A significant issue is also what I call the Pokemon Gen I Problem. What about all of the players who have zero interest in anything Pokemon related beyond Gen I, and are often even offended by what one of their favourite childhood memories has bloated into over the years?
A lot of these players are at that age where they can more than afford pouring money into Pokemon GO by now, and are ripe for some nostalgia driven impulse purchases. For any of you that may have lost count, there are over 800 of the critters by now, and anyone claiming that such an amount can have the same charm and be as carefully designed as the initial 150 needs to have their brain examined by a team of experts - or apply for a job with the Pokemon Company.
The game also still fails spectacularly at working properly when too many players happen to be close to an attractive spawn area at the same time. This wouldn't be a problem if Pokemon GO didn't lean so heavily on its social component, and if one of the more popular ways of playing wasn't taking a Pokemon walk in a large nearby park. You know, where you can usually find a lot of other players. Did Niantic anticipate this problem? They probably did. But it didn't matter, because money.
As the Pokemon GO phenomenon becomes clearer with the passage of time one thing is starting to become incredibly hard to ignore. The Pokemon Company and Niantic have set up a means of monetisation, pay-wall included, a long time before they bothered to address any of the questions above in a meaningful manner.
Talking about things like people trespassing, getting run over or mugged while playing the game, and other similarly unpleasant topics is still beyond the ability of the two companies, other than appealing to personal responsibility and slapping on a warning/disclaimer message. These are issues that a company should be ready to face with a bit more than the minimal necessary amount of planning, if that company is aiming to venture into unexplored territory with the design of their game. Even a lot of those above mentioned warning messages were quite rudimentary on launch. This could and should have been handled a lot better than it was.
There are many more questions that Niantic and the Pokemon Company haven't thought through quite enough before the game launched. What is troubling are the latter, microtransactive intricacies that they did manage to address, while ignoring the former ones, which are actually more important for the end users and their overall experience with the product.
All of this may or may not shed a new light for you on where the developers priorities were while getting one of the most talked about and popular games in recent memory out to market.

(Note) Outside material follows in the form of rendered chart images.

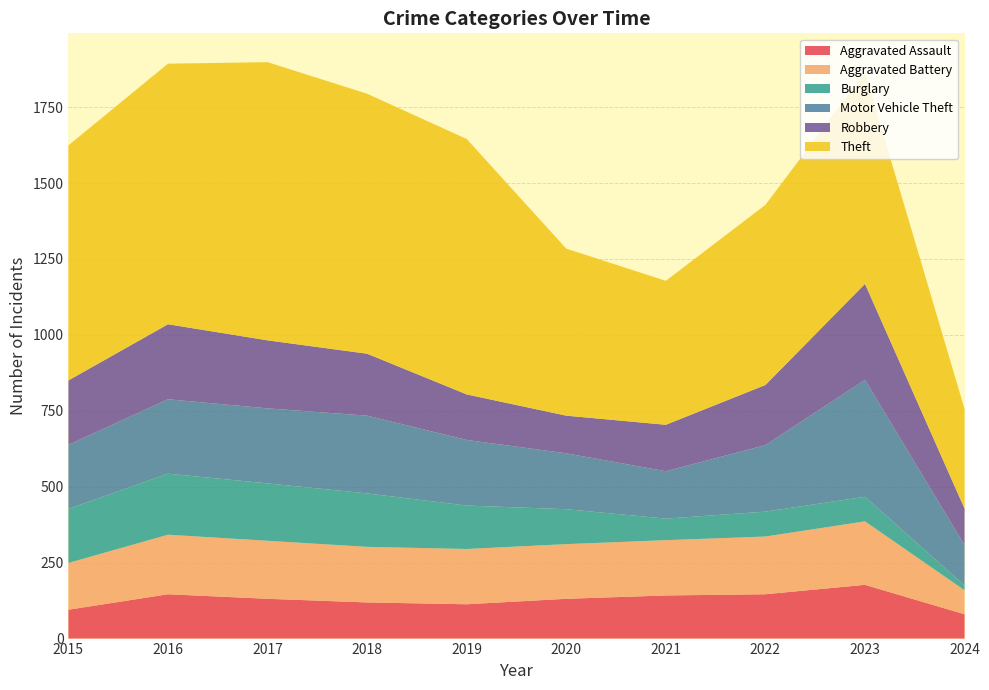

Reading left to right, transcribe all the data shown in this chart.

Aggravated Assault: 95	146	131	119	113	131	142	146	177	80
Aggravated Battery: 154	196	191	183	182	180	182	190	209	79
Burglary: 178	201	189	176	143	115	71	82	81	16
Motor Vehicle Theft: 211	245	247	256	216	184	156	219	385	133
Robbery: 212	247	224	204	150	124	153	198	316	120
Theft: 774	858	916	856	841	550	474	593	696	328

At this point, throwing money at the game is, as it always was - entirely your decision, but remember that Niantic have added more cosmetics to the game before they bothered to implement raids, and that while all of that happened, neither them or The Pokemon Company were hurting for cash .

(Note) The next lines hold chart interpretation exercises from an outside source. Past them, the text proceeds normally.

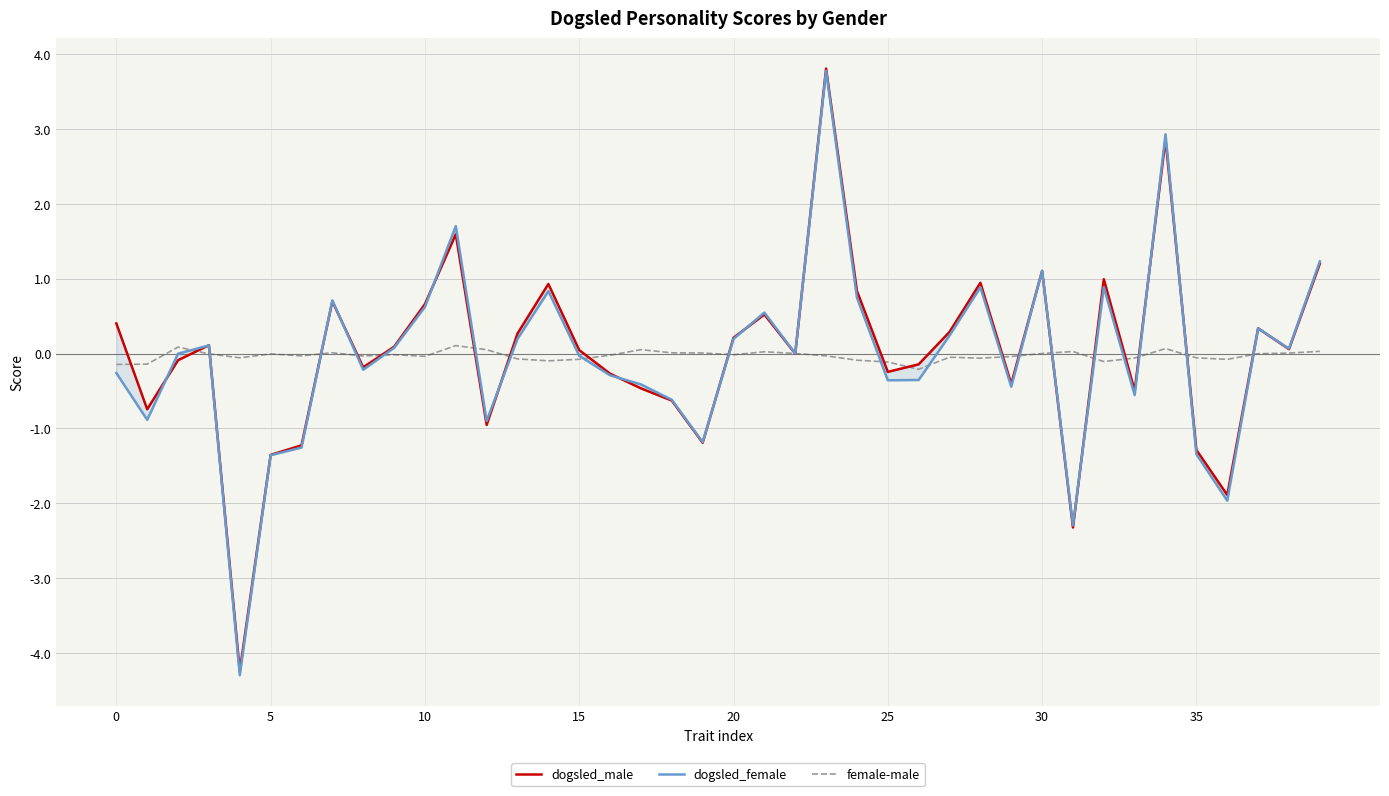

Which series has the largest range (max minus min)?

dogsled_female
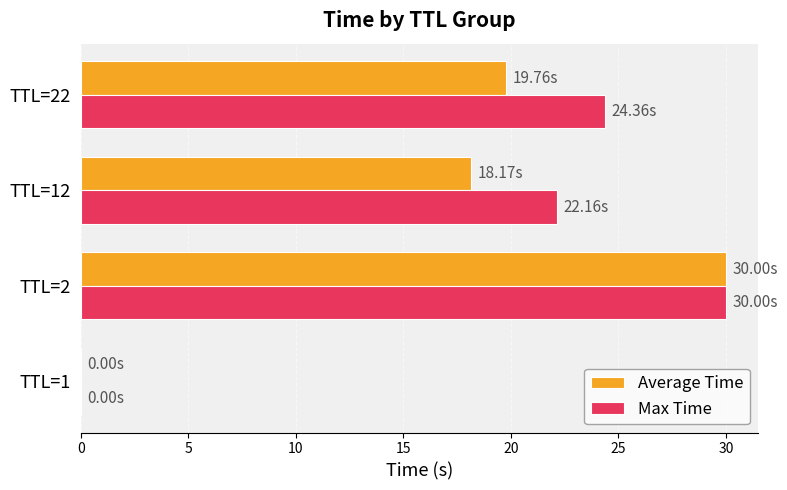

Which series changed the most between TTL=2 and TTL=22?

Average Time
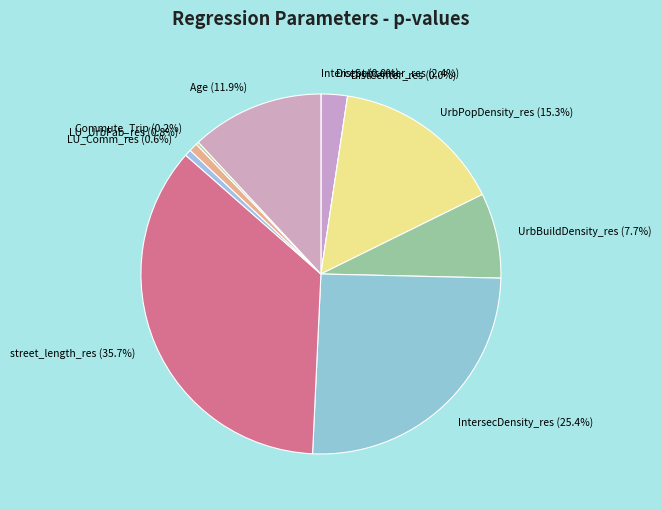

What percentage is the Age slice, to the nearest percent?

12%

Remember that and consider what the odds of seeing Pokemon trading and trainer battles implemented before another three or four batches of hats really are. Consider the message you are sending to the two companies, both worth billions, by paying them money for a product that is only 10 per cent of what it's supposed to be. Remember that the bottom line is higher on their list of priorities than the quality of the game provided to the people who keep the numbers below that bottom line from turning red.